Now, I’m not about to beat down anyone’s techniques for managing life, it can be hard and whatever works for you, works for you. I’m genuinely happy for you. But there is no amount of manifesting that could make my legs work again, that’s just not how this works. I physically work hard every day. I exercise my legs, hell I exercise every muscle in my body to try and keep it as strong as it can possibly be with the equipment and space that I have. I believe in tangible, real techniques. On the flipside I also believe in self fulfilling prophecies where if you think something is gonna go to shit it probably will because when you think like that the way that you then behave will force that situation. But that’s different in many ways.

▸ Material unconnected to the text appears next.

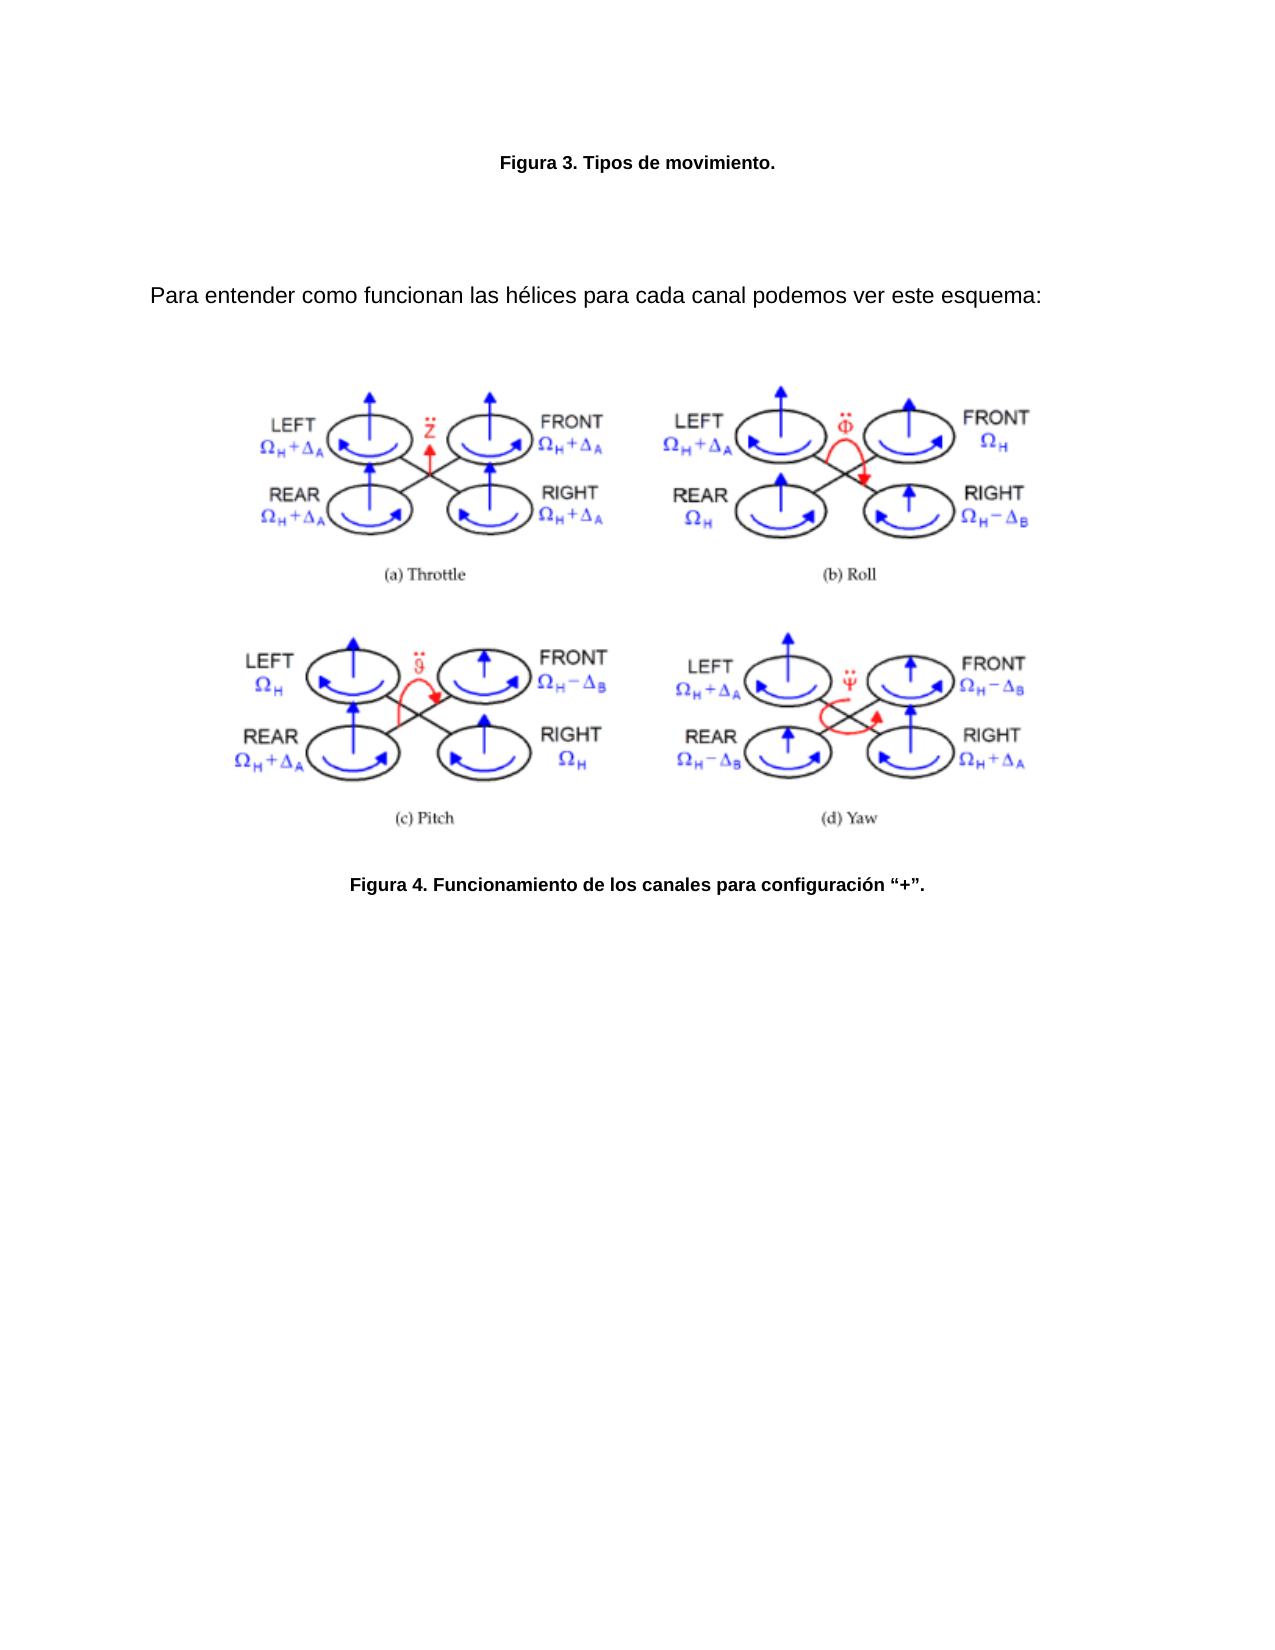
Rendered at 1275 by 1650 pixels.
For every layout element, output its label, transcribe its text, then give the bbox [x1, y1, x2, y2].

picture [198, 332, 1077, 842]
text Para entender como funcionan las hélices para cada canal podemos ver este esquema: [150, 282, 1125, 309]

That leads me to “self talk“ which is our internal voice. Many people say the way we speak to ourselves has an impact on our mental health. Now this is something that I am guilty of, negative self talk, but I don’t find it has any negative effects. Maybe I’m just immune to it or I don’t take any notice of myself but my mental health is no worse now than it has been for the last 15+ years. Whenever I’m trying to do something and a part of my body doesn’t work I’ll tell it that it’s a “piece of shit” or “for fuck’s sake why are you so crap?” But I think I use it as motivation. You know like when you’re in the gym and you try and lift a particular weight that is too heavy so you get really mad and the adrenaline forces your body to do things that you didn’t think were possible? Kind of like that; I get mad. Downright fucking angry actually. But I’d rather take it out on myself than those closest to me, they don’t deserve it. My body does. It lets me down time and time again. I kind of feel bad in a weird, childlike way because my legs haven’t done anything wrong, the damage is in my spinal column so my legs are actually just not receiving the messages yet they’re the ones I shout at. (Internally, of course, I’m not a complete nut job!) Equally, which is just a silly really, I congratulate my legs when they do something that I want them to do. A little pat and a “well done” 🤣 which I then have a little chuckle about because it’s ridiculous. Hey, I spend a lot of time on my own so nobody really hears me apart from the dog… don’t judge me. Some say that when it comes to self talk you shouldn’t use language you wouldn’t use towards someone in real life but we all know I’m a bitch, was before my disability and not about to change now, so the things I say to myself I actually would say to someone. Suck it up, buttercup, don’t be a piece of shit if you can’t handle being told that’s what you are 🤷🏻♀️
So all in all I do believe keeping a positive mental attitude is important but I also believe in being real. I’m not a pessimist and I’m not an optimist – I’m a realist.